Mehr Fernverbindungen, auch ins Ausland: Neuer Fahrplan der Deutschen Bahn für Bayern
Für das neue Jahr hat die Deutsche Bahn (DB) einige neue Verbindungen in Bayern angekündigt. Die Bahn baut damit ihr Fernverkehrsnetz im Freistaat aus. Beispielsweise fahren künftig täglich 16 ICE von München nach Berlin.
Außerdem hat die Bahn ihrem Fahrplan auch einige Auslandsziele hinzugefügt. Aus der bayerischen Hauptstadt geht es 2026 mit dem Zug direkt in die europäischen Hauptstädte Ljubljana in Slowenien und Zagreb in Kroatien. Eine Übersicht zu allen Änderungen im neuen Fahrplan für Bayern finden Sie hier.

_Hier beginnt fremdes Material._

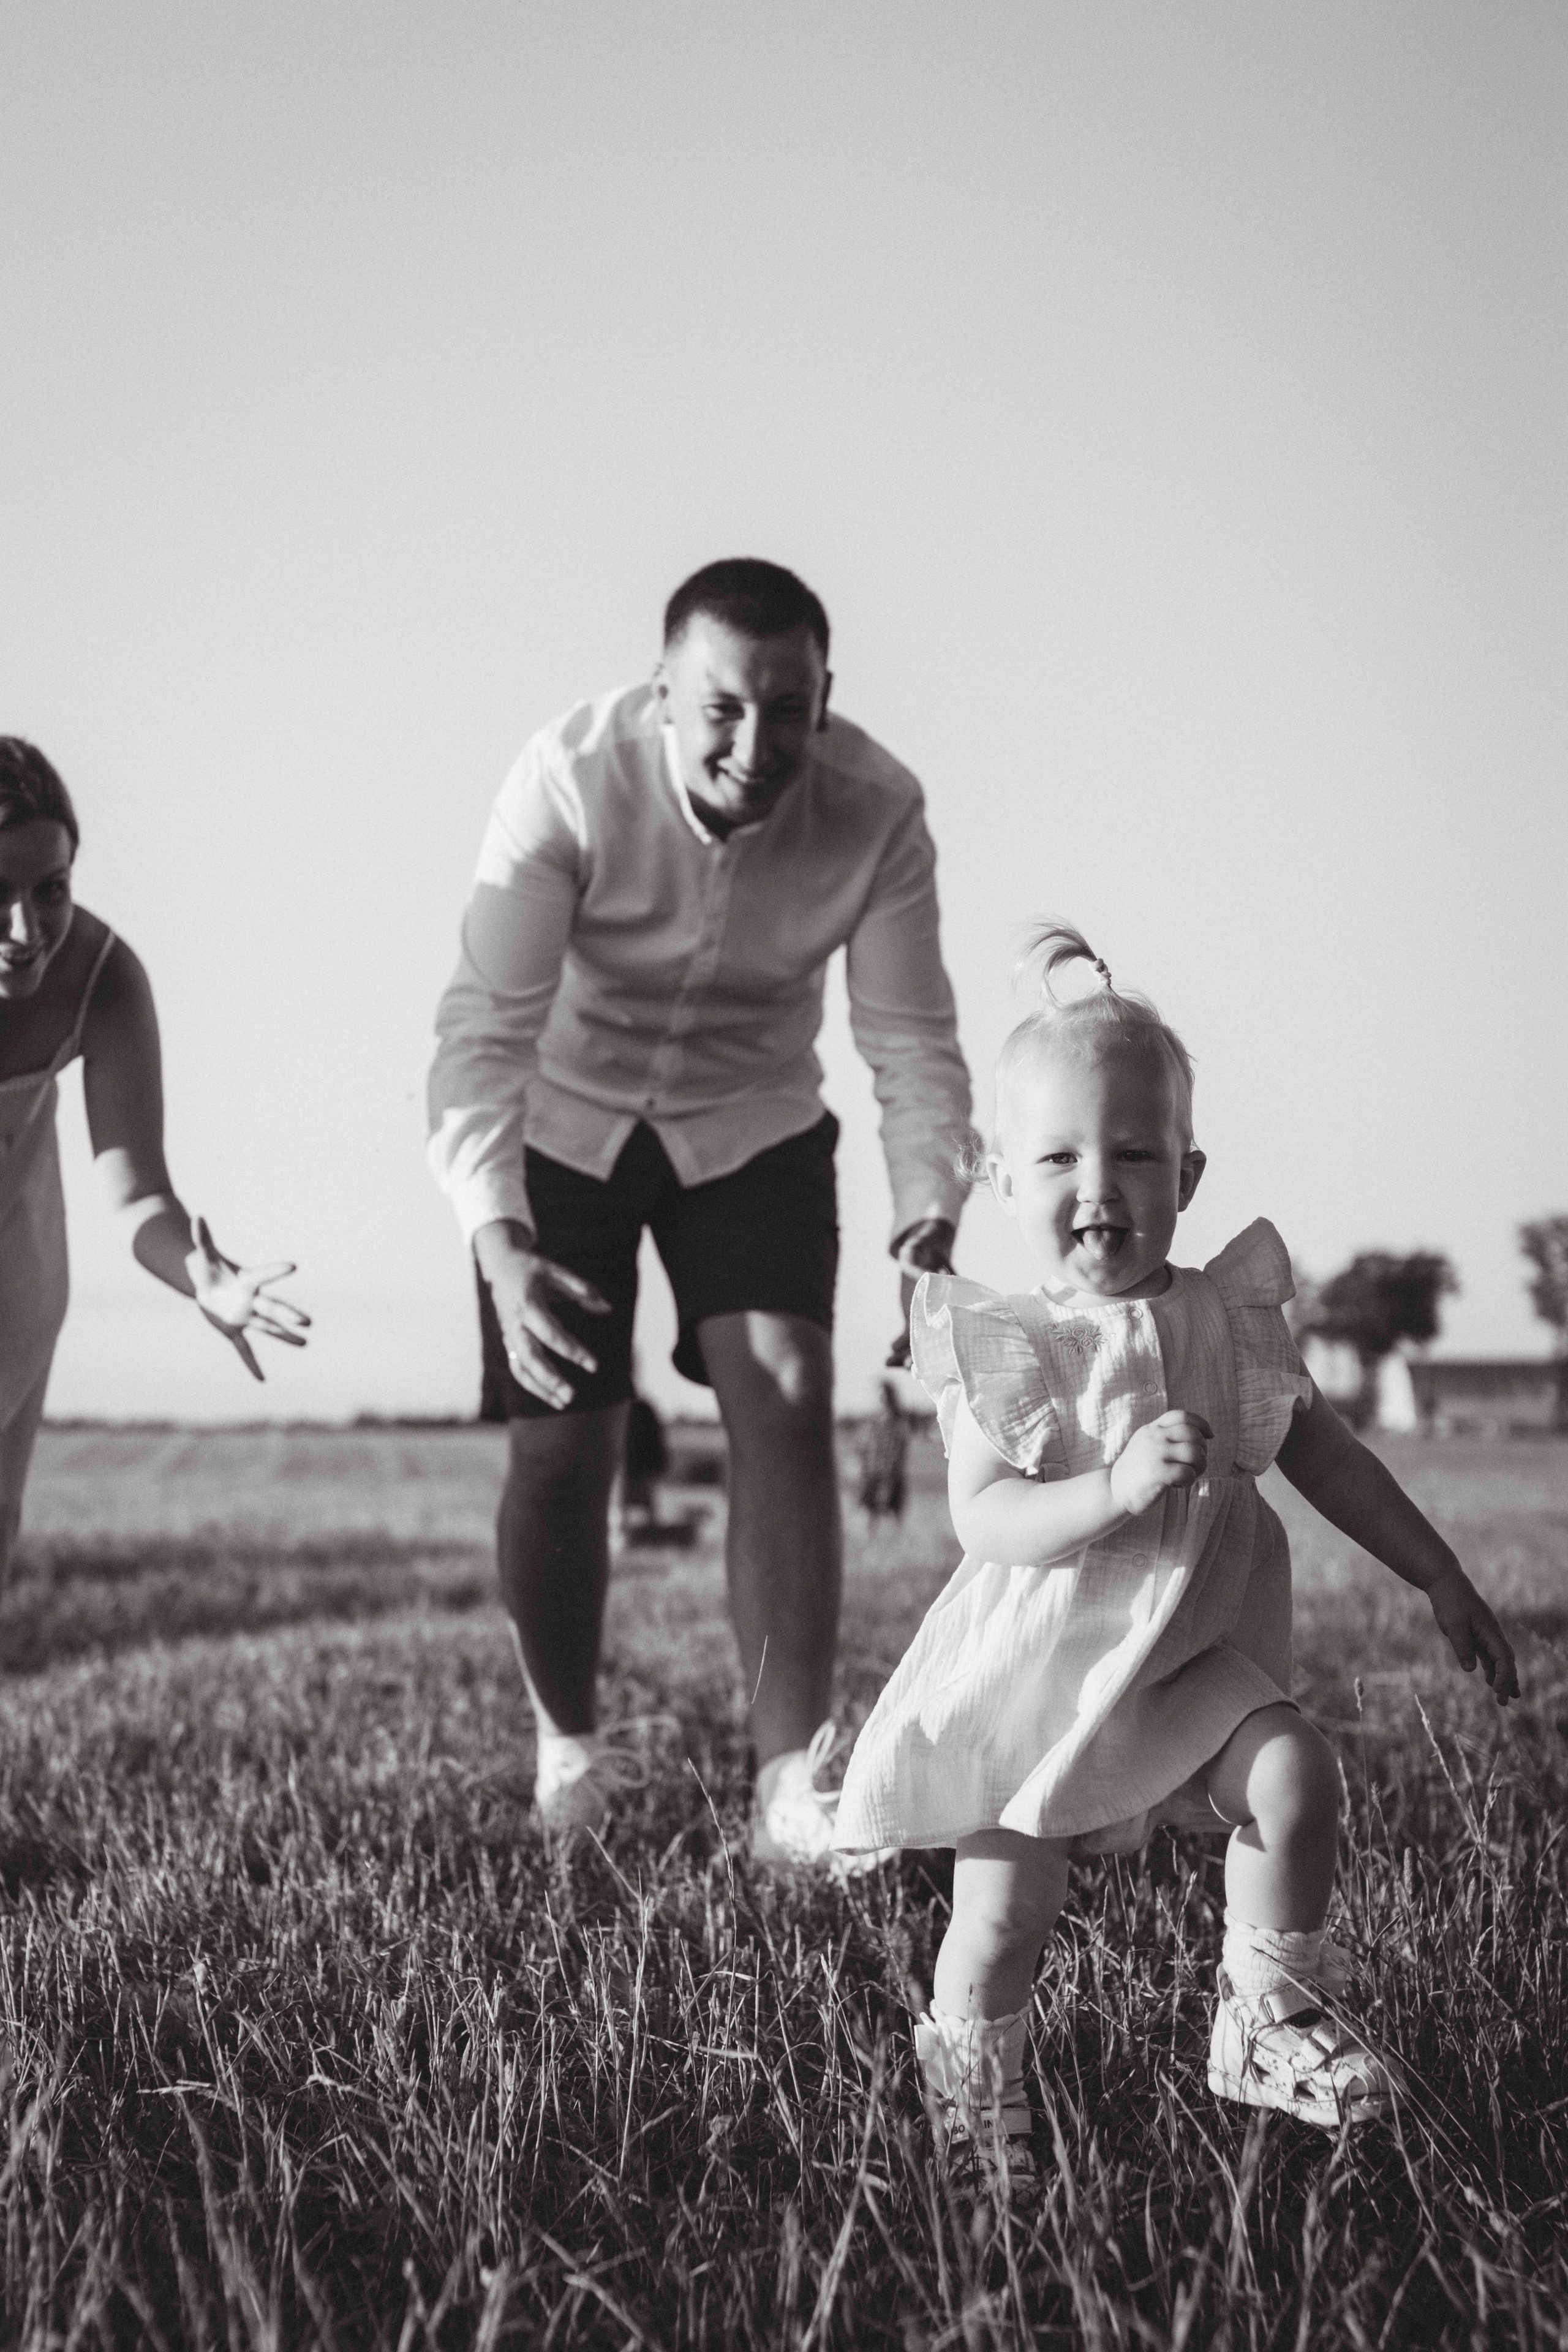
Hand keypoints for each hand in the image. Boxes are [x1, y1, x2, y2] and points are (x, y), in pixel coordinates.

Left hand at [185, 1216, 309, 1381]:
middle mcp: (250, 1300)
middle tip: (307, 1321)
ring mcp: (244, 1316)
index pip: (262, 1275)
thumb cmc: (207, 1268)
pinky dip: (251, 1364)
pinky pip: (244, 1350)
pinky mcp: (233, 1331)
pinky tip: (261, 1380)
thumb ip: (202, 1238)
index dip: (275, 1271)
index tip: (294, 1266)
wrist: (205, 1285)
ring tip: (304, 1343)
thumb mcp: (203, 1255)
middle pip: (271, 1308)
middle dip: (287, 1314)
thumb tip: (197, 1217)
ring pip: (267, 1328)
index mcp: (245, 1280)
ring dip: (284, 1336)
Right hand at [473, 1222, 609, 1409]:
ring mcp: (509, 1334)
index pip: (551, 1334)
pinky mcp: (508, 1341)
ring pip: (521, 1367)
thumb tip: (609, 1308)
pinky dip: (532, 1385)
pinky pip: (517, 1368)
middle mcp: (515, 1323)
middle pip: (530, 1357)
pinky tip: (552, 1397)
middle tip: (572, 1396)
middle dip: (549, 1379)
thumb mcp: (556, 1271)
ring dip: (540, 1388)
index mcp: (528, 1305)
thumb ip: (583, 1289)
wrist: (498, 1265)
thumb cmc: (531, 1267)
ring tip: (564, 1403)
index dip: (573, 1351)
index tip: (593, 1365)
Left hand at [886, 1217, 956, 1368]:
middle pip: (934, 1338)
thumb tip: (934, 1274)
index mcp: (949, 1297)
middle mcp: (940, 1311)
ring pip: (920, 1341)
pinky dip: (899, 1346)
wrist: (922, 1249)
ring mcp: (927, 1317)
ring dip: (907, 1355)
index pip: (947, 1323)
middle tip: (909, 1368)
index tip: (932, 1350)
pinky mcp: (914, 1318)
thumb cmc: (925, 1247)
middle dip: (922, 1354)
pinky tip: (888, 1358)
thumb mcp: (921, 1252)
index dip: (940, 1340)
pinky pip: (908, 1335)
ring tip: (890, 1363)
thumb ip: (922, 1266)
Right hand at [1109, 1411, 1211, 1517]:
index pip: (1182, 1416)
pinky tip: (1178, 1485)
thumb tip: (1201, 1434)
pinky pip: (1188, 1472)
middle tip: (1196, 1464)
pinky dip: (1189, 1480)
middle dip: (1203, 1450)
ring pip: (1195, 1452)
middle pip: (1193, 1434)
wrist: (1115, 1490)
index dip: (1201, 1424)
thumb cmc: (1138, 1469)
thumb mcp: (1147, 1443)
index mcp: (1153, 1429)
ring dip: (1200, 1466)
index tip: (1209, 1436)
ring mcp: (1156, 1453)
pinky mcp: (1158, 1473)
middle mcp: (1154, 1437)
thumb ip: (1166, 1435)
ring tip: (1189, 1474)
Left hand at [1424, 1564, 1519, 1704]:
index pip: (1503, 1658)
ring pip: (1499, 1661)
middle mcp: (1492, 1634)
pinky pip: (1488, 1656)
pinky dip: (1491, 1669)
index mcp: (1490, 1631)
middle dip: (1508, 1682)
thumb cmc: (1451, 1602)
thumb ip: (1462, 1646)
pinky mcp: (1476, 1636)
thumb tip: (1470, 1669)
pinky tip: (1490, 1681)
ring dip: (1502, 1678)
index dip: (1503, 1675)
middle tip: (1506, 1702)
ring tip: (1505, 1698)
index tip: (1496, 1689)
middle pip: (1506, 1662)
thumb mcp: (1453, 1624)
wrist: (1446, 1583)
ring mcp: (1486, 1635)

Onlineverträge: Widerrufbutton wird bei Online-Anbietern Pflicht
Eine Änderung für Verbraucherinnen und Verbraucher in Bayern soll am 19. Juni kommen. Wer online einen Vertrag abgeschlossen hat, soll diesen künftig auch online widerrufen können – ganz einfach per Mausklick. Das Gesetz verpflichtet Online-Anbieter dazu, einen solchen Button auf ihren Seiten einzubauen. Damit setzt Deutschland eine Richtlinie der Europäischen Union um.
Von der neuen Pflicht sind künftig Verträge in Bezug auf Waren, Dienstleistungen und Finanzdienstleistungen eingeschlossen. Die Bundesministerin der Justiz und für Verbraucherschutz, Stefanie Hubig (SPD), lobte das Gesetz, als es im vergangenen September beschlossen wurde. Es erhöhe den Verbraucherschutz und sei eine unbürokratische Lösung, so die Ministerin in einer Pressemitteilung des Ministeriums.
Bayern: Kommunalwahlen im März
Am 8. März finden in Bayern Kommunalwahlen statt. Dabei werden rund 40.000 Mandate neu gewählt. In Bayern geht es dann darum, wer erster Bürgermeister oder Oberbürgermeisterin wird und wie sich der neue Gemeinde- beziehungsweise Stadtrat zusammensetzt.
Die Kommunalwahl gilt als Stimmungstest für die bayerische Staatsregierung. Seit 2023 regiert eine Koalition aus CSU und den Freien Wählern den Freistaat Bayern. Zuletzt sank die Zufriedenheit mit der Arbeit der bayerischen Koalition.